Top of PASSAGE

Event organizers in B.C. are planning larger gatherings thanks to fewer serious COVID-19 infections, and the B.C. government lifting health restrictions.
The pandemic is continuing, however, to exact a toll on Vancouver International Wine Festival (VIWF) logistics.
For example, wine tasters at this year’s three evening tastings at the Vancouver Convention Centre will have more space than ever to mingle and chat with representatives of 101 wineries from 14 countries.
Pre-pandemic, capacity at those events was 2,500 attendees per night. This year, the festival is cutting that down to between 1,000 and 1,250 people per night for the May 19, 20, and 21 public tastings, festival director Harry Hertscheg told BIV.
“You will never have more elbow room than at this year's festival,” he said.
“We decided to just go to 50 per cent capacity at the tasting room because of the supply chain issues, and various challenges.”
Hertscheg’s team last summer started planning its 2022 festival, and it seemed practical at the time to assume that the VIWF would have to operate at a reduced capacity, he said.
The event is normally held in February, but Hertscheg pushed it ahead to May to give the pandemic, and health restrictions, more time to subside.
That move now appears prescient, given that:
• Canada plans on April 1 to lift its requirement that travellers entering the country show proof of negative COVID-19 tests;
• B.C. lifted its mandate that people wear facemasks in indoor public settings on March 11; and
• B.C. on April 8 plans to lift its mandate that restaurants, sports arenas and other venues require attendees to show their BC Vaccine Cards.
Hertscheg said his festival may still require attendees to show vaccine cards.
“We’re not currently confirming any steps regarding the vaccine cards, until after it is fully lifted,” he said. “With the new [BA.2] variant coming, it’s folly to speculate exact procedures or policies for mid-May.”
His preference would have been for the B.C. government to keep its vaccine card requirement in place for the festival, because exhibitors, volunteers and venue operators have told him that the cards make them feel safer, he said.
Pandemic has wide-ranging effect on event organizers
The pandemic has also affected the VIWF in the way that it prompted supply-chain challenges, which sent shipping costs soaring, and led to some wines being in short supply.
Hertscheg said that had the VIWF stuck to its February timeframe, he might have had to ask wineries to pull stock from their holiday-season supplies in order to ensure that their wines would be available for the festival.
“That would have made me the most unpopular person in town,” he said.
Fewer people at the main tasting events mean that winery owners only need to allot four to five cases of their wines for the three public events, and the three industry-only tastings, and not the eight to 10 cases of wines that they normally would have had to set aside.
The VIWF is much more than its convention centre tastings.

Bottom of PASSAGE
Top of MATERIAL SHOWN

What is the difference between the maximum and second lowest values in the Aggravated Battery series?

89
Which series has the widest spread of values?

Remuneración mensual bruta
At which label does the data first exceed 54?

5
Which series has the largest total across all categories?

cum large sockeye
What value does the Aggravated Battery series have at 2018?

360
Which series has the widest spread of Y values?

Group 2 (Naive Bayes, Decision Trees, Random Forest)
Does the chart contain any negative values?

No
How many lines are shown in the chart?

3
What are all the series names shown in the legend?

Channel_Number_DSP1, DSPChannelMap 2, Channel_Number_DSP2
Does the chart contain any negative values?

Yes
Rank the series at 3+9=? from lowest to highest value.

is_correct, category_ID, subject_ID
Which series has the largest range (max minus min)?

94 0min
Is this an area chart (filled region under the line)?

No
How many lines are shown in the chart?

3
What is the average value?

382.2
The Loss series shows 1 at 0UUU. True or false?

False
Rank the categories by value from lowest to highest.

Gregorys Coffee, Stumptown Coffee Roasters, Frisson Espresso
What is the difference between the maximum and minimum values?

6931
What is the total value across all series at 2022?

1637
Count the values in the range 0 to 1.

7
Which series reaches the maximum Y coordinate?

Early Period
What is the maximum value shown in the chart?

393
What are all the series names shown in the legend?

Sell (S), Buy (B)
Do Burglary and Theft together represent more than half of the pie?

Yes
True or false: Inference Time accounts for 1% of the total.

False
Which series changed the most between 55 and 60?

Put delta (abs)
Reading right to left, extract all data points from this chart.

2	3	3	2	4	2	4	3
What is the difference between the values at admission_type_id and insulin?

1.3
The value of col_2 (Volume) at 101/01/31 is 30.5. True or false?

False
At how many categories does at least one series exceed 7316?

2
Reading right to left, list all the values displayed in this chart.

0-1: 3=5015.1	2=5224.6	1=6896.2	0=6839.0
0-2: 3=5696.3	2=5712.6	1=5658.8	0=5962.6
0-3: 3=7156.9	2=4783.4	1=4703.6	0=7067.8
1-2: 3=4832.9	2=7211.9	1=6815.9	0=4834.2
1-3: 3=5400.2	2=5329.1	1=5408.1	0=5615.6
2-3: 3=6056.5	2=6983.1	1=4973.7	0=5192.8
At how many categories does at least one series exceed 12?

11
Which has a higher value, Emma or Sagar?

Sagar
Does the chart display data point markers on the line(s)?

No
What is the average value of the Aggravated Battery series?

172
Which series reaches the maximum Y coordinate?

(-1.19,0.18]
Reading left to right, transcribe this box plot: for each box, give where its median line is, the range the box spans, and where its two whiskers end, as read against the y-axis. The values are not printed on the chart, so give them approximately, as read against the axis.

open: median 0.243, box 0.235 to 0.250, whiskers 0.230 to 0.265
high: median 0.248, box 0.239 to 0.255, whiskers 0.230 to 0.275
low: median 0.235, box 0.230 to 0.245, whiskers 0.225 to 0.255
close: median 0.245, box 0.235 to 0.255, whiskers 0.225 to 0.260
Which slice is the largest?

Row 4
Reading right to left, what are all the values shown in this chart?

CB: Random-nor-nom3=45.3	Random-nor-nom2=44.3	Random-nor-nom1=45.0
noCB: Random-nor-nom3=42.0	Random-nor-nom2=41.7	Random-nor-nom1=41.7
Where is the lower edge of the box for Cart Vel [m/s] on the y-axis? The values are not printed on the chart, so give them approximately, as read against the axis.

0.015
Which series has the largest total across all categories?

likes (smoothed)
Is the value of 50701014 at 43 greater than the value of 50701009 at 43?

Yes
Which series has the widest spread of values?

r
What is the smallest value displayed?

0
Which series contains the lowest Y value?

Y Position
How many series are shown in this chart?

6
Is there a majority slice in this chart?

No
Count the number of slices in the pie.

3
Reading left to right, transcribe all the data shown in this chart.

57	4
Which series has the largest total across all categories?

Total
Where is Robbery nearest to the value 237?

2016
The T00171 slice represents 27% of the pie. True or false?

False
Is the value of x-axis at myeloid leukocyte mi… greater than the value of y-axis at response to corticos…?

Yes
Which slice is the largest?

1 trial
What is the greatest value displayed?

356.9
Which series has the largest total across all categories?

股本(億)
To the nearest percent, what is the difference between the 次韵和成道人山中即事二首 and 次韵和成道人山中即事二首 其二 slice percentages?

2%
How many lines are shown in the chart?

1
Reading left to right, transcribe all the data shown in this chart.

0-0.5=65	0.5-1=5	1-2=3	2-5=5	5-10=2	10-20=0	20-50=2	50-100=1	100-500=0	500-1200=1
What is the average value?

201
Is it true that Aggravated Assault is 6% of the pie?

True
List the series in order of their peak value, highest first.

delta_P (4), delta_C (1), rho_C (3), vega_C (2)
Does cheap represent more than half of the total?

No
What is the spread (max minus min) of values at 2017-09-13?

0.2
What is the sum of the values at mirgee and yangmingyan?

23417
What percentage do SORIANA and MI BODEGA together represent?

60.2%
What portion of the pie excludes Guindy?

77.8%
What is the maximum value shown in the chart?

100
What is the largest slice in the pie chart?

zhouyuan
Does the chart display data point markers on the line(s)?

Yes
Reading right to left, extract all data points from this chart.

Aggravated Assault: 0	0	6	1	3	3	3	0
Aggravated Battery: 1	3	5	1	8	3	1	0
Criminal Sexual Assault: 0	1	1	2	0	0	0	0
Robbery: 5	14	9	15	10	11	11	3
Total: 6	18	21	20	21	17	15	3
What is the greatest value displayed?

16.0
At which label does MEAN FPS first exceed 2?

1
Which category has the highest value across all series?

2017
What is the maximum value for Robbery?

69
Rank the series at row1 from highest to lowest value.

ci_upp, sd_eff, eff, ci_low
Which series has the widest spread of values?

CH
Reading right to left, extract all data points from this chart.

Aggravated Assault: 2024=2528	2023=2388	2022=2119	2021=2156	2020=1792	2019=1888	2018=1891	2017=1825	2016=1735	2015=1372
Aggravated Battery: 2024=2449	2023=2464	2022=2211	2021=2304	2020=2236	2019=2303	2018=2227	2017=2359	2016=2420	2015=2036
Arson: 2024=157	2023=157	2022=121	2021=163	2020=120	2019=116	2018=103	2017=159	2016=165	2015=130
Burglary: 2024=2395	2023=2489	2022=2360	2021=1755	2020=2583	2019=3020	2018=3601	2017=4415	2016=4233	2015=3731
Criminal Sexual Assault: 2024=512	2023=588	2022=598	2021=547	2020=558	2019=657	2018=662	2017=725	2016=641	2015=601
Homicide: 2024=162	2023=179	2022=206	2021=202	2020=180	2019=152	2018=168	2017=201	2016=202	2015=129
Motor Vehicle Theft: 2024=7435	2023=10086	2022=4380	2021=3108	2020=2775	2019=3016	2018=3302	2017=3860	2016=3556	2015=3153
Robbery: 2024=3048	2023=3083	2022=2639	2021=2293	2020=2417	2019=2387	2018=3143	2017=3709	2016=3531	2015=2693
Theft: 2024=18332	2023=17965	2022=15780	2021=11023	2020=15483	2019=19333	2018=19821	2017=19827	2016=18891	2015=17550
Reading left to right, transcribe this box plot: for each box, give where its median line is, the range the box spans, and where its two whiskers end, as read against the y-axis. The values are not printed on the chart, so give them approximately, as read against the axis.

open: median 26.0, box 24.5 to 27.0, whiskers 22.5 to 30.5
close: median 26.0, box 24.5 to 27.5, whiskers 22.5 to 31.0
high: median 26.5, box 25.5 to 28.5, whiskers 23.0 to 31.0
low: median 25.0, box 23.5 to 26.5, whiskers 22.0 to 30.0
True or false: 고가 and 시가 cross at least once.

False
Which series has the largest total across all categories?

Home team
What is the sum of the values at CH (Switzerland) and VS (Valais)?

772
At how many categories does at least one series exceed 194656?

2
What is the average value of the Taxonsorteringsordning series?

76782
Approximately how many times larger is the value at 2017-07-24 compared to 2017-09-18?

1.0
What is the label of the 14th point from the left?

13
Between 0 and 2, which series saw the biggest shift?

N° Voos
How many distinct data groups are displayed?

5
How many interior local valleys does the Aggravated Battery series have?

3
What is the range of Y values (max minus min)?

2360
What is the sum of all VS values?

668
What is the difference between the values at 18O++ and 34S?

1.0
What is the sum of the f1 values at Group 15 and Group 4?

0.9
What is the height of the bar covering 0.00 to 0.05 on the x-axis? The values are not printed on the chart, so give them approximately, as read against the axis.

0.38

Bottom of MATERIAL SHOWN

-- LIST OF TASKS --
A - In the wine festival article, what was the nightly capacity at the evening tastings before the pandemic?
B - Please reproduce the stretch of the wine festival article from "The pandemic is" through "Hertscheg told BIV.".
C - Carry on the wine festival article from its last sentence.

-- RESPONSE LIST --
A - 2,500 attendees per night.

B -
The pandemic is continuing, however, to exact a toll on Vancouver International Wine Festival (VIWF) logistics.
For example, wine tasters at this year’s three evening tastings at the Vancouver Convention Centre will have more space than ever to mingle and chat with representatives of 101 wineries from 14 countries.
Pre-pandemic, capacity at those events was 2,500 attendees per night. This year, the festival is cutting that down to between 1,000 and 1,250 people per night for the May 19, 20, and 21 public tastings, festival director Harry Hertscheg told BIV.

C -
In pre-pandemic times, the festival had 54 events, including restaurant dinners, stand-up grazing events, seminars and themed tastings with panels of experts.
Its marquee event has long been its gala dinner and auction, and that event will take place on May 17 at the Fairmont Hotel Vancouver.
This year, the festival is likely to have 27 events, with capacity at the dinners and seminars being similar to past years. Tickets go on sale April 6, with the schedule for events set to be finalized at least a day or two prior, Hertscheg said.
Festivalgoers will be able to attend the same number of events as they previously did, but they will have less choice in each time slot. In previous years, attendees might have been able to choose between four or five events held simultaneously. This year, they may only have the option of one or two events held at the same time.
VIWF proceeds go to the not-for-profit Shakespeare festival Bard on the Beach. In 2020, the VIWF generated about $220,000 for Bard on the Beach, whereas this year Hertscheg said he is aiming for the festival to break even, and, if things go well, to generate about $100,000 for the theatre company.
COVID-19 also affected festival planning in that the pandemic’s unpredictability meant that organizers could not reliably plan for one country to be the festival’s theme region. The result is that there is no theme region, nor a theme style of wine.
With 41 B.C. wineries set to attend the festival, the province is the region with the most representation. Another 18 wineries are coming from Italy, while 14 are from the U.S.
For the first time in the festival’s 43-year history, a winery from the country of Georgia will attend.
Hertscheg said its participation provided the challenge of finding a Georgian flag to post in the tasting room alongside flags of other participating countries.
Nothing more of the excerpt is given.